The carcass was placed at the table. We were told to used our hand and just go at it. The server told us that any chef will tell you the best parts are always on the carcass. This was true. 


This course came with a bowl of steel cut oats with more of the blood sauce. 


Up next was fallen leaves. On a piece of bark was fried kale, pumpkin seeds, parsnip,  edible bark, I know I saw a leaf, purple cauliflower, a small onion and kidney mustard. I was surprised by how much I liked this course. Everything came together to make a perfect dish.


Put together Bison and a really hot rock and you have the next course. Pretty simple. Place Bison on rock for fifteen second and enjoy.



Oh man, let me tell you.

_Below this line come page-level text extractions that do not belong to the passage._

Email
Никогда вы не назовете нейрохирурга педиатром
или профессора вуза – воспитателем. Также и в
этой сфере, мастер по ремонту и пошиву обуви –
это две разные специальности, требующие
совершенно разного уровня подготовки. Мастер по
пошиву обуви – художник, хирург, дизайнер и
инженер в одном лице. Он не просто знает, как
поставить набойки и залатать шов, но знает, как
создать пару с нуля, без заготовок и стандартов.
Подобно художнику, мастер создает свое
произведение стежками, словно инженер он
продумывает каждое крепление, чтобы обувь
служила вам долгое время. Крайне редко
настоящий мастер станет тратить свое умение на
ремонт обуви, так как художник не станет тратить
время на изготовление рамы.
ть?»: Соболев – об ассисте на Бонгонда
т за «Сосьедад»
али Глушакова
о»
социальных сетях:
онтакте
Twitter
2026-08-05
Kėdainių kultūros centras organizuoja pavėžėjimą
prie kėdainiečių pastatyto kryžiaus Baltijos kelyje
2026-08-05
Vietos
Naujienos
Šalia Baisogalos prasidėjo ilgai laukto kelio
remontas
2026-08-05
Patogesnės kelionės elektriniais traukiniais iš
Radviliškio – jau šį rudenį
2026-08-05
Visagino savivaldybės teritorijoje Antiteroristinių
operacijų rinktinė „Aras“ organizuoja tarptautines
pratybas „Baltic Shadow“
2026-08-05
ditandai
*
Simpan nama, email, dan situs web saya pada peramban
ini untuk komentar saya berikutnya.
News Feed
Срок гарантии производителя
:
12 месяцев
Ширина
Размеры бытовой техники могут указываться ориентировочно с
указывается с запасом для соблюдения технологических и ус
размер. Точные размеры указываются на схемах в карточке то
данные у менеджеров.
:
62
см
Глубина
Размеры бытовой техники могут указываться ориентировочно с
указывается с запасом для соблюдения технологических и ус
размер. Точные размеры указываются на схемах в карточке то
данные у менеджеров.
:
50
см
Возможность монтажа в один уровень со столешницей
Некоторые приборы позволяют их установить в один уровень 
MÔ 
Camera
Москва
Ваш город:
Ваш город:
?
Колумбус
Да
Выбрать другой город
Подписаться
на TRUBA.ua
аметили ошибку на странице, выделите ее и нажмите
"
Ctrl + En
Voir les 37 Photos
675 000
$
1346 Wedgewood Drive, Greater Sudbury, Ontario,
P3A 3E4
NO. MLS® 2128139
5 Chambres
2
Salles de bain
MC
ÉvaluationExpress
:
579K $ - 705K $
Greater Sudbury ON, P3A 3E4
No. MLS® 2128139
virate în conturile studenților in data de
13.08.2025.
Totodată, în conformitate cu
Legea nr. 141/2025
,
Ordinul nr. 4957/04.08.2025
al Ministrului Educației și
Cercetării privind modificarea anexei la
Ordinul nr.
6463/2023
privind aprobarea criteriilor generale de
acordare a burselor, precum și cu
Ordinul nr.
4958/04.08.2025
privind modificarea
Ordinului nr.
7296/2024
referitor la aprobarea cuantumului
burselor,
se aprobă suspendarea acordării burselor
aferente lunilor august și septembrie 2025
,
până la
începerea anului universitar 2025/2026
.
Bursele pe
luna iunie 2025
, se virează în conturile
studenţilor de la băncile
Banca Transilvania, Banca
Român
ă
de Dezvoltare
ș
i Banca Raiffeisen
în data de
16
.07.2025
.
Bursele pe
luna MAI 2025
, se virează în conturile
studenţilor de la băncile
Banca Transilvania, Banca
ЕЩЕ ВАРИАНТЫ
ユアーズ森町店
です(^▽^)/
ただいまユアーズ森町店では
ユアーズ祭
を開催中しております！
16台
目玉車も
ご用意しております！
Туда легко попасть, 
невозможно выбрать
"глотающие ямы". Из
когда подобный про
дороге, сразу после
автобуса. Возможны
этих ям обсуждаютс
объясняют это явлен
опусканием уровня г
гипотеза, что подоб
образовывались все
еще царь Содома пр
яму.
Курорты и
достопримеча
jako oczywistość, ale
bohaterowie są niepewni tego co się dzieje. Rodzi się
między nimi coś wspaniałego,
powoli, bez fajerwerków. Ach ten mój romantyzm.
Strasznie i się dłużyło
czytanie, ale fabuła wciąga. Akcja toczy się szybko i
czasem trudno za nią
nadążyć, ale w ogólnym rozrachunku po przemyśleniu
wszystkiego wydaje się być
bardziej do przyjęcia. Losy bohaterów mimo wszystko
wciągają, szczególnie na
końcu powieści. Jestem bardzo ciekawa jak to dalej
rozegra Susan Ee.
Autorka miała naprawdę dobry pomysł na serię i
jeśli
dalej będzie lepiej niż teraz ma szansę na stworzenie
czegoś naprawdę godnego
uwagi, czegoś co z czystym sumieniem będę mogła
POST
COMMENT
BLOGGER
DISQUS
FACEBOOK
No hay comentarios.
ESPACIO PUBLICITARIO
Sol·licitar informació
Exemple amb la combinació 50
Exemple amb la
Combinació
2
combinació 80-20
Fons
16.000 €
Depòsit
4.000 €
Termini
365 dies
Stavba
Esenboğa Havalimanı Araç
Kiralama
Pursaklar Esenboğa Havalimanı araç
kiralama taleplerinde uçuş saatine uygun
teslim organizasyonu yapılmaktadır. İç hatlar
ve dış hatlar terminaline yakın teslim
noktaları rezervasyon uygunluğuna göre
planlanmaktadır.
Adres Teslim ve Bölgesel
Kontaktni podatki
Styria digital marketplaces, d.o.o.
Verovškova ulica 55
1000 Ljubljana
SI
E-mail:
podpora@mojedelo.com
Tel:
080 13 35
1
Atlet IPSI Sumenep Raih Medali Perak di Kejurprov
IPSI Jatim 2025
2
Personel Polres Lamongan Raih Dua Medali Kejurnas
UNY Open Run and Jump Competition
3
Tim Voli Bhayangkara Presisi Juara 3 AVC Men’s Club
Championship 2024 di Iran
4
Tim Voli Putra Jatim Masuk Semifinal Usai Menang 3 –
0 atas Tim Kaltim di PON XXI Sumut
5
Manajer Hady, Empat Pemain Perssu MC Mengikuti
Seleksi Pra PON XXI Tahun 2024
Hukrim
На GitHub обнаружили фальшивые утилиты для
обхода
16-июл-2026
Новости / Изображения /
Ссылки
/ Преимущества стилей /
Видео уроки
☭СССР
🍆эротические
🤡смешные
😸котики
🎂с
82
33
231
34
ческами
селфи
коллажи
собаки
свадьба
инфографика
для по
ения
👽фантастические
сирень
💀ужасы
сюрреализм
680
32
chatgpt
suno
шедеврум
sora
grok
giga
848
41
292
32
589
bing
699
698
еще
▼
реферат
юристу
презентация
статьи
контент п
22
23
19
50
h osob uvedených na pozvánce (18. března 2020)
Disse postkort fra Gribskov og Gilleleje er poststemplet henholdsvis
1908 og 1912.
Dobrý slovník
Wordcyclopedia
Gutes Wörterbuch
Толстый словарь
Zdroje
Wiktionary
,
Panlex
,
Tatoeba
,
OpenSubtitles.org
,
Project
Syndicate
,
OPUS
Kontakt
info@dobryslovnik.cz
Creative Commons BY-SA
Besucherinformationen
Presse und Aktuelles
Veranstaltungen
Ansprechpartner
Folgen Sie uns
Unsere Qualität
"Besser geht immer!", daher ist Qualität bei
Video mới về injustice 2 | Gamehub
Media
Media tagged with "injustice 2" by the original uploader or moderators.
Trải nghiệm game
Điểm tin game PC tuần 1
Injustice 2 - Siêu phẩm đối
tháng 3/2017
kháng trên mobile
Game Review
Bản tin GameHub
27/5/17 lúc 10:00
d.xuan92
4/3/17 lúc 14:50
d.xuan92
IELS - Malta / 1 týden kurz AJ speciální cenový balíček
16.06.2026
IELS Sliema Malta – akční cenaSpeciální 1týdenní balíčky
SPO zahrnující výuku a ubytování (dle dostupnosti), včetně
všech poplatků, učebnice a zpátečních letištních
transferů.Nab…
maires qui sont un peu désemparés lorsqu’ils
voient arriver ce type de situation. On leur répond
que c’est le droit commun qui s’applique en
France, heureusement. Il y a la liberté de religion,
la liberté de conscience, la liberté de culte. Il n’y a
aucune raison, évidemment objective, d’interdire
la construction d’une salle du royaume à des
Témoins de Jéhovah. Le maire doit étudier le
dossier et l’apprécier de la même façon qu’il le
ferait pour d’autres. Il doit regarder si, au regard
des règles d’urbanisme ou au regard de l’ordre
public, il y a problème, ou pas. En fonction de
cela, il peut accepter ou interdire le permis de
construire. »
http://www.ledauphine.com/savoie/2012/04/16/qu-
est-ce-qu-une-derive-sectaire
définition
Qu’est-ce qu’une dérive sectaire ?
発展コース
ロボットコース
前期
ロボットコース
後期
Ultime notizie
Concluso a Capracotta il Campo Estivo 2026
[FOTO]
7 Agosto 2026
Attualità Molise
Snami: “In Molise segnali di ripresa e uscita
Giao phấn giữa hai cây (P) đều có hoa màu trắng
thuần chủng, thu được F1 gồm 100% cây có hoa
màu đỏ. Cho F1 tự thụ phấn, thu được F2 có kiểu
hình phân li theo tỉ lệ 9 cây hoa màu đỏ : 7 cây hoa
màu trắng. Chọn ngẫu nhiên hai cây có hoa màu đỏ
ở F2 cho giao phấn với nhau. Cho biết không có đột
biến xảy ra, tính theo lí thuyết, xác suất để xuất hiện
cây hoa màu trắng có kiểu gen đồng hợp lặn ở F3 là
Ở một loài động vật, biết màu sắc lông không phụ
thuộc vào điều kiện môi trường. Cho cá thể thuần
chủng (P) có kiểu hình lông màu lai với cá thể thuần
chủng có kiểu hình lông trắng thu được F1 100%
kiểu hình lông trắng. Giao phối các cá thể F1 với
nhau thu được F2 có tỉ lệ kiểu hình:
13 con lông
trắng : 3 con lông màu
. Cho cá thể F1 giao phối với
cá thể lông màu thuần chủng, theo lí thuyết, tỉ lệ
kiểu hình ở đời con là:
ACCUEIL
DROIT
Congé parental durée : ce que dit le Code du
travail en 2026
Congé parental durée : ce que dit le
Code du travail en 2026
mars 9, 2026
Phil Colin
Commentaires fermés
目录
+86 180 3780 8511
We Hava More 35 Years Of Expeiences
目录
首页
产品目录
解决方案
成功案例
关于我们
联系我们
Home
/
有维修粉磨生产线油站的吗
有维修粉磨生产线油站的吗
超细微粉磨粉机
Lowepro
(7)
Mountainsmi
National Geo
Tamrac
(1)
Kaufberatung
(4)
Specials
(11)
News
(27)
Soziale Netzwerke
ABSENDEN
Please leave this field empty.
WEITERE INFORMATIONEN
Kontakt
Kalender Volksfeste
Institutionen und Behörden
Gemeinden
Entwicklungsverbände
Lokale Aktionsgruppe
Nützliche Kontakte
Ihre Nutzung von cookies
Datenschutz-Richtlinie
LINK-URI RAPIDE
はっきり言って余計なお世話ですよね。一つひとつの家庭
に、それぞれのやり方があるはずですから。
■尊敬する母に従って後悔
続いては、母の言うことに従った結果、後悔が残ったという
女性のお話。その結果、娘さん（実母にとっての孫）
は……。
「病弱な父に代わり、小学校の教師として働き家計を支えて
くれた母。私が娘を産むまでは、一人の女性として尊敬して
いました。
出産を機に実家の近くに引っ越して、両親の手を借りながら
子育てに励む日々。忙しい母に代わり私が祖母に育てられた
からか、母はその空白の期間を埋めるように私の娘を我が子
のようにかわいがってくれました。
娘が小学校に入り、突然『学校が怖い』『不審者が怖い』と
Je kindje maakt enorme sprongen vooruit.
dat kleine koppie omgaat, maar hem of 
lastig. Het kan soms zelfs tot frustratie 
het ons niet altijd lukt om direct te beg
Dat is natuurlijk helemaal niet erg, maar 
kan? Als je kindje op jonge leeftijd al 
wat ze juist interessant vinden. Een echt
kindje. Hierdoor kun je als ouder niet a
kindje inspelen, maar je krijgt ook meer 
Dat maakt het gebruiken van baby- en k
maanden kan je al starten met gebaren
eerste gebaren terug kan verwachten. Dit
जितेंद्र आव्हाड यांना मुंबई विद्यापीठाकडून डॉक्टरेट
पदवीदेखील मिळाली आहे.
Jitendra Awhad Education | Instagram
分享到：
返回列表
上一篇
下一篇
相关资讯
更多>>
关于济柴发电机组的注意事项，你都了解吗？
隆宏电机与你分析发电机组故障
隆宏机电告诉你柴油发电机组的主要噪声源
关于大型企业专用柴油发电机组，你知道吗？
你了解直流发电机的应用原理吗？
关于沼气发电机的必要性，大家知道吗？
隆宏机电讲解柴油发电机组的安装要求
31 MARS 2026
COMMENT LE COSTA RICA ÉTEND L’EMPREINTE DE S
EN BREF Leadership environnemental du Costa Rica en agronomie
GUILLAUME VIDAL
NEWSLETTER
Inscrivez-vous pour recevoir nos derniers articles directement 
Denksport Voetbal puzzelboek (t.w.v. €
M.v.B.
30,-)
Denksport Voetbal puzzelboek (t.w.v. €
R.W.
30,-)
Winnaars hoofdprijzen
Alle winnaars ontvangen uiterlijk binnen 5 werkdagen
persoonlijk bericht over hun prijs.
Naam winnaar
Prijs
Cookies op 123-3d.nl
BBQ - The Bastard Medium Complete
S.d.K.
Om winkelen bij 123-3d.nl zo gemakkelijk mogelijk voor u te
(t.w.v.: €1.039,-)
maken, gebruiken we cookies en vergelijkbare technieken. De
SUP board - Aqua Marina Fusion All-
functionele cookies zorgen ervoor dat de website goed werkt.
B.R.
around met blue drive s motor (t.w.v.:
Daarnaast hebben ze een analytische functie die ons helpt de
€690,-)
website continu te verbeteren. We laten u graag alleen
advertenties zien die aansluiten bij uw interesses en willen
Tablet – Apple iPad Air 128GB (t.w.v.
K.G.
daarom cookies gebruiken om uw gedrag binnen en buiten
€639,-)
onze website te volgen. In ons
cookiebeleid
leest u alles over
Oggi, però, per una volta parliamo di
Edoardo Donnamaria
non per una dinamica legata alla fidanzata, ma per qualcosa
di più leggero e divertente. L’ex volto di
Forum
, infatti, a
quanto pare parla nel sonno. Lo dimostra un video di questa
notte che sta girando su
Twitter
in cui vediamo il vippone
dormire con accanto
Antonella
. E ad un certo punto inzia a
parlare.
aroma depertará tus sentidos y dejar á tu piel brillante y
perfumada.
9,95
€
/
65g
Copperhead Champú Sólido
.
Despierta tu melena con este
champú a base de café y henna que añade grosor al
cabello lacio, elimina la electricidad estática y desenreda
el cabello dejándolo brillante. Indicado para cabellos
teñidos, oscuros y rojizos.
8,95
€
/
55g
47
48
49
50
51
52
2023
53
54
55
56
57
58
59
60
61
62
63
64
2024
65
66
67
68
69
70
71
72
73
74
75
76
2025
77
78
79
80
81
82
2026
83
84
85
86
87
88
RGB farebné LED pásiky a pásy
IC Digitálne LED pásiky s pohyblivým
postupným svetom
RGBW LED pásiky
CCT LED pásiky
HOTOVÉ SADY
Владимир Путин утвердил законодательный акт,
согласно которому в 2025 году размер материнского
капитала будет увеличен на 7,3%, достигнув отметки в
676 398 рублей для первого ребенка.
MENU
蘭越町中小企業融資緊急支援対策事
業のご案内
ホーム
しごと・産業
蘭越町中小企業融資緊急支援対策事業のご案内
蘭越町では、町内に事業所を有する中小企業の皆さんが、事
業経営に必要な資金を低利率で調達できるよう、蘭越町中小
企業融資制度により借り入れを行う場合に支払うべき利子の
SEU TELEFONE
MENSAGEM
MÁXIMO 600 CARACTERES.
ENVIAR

This next course, the transition to dessert, was so good. The best dessert I've ever had. You remember in December I wrote about Takashi? Check it out if you didn't see that post. Part of the dessert was a macaroon which I loved. This dessert made that macaroon look like a hostess cupcake. What is it that has me raving like a crazy hobo? The bone marrow creme brulee. Sorry guys, no way to describe this other than best ever.


Next was a grain pudding cooked like risotto. It was served in a hot cast iron pot. The server placed a tray of toppings on the table. There was cherries, pecans, vanilla sugar, english toffee and mint. I could have had so much more of this, it was very good.


The final course was a fun and tasty way to end the night. The server brought out a plate of snow. Bourbon Maple syrup was then poured in the snow. I rolled up the syrup with a stick making a wonderful taffy. 





Another awesome meal which pushed me out of my comfort zone a bit and I'm happy it did. I can't wait to see what they come up with next.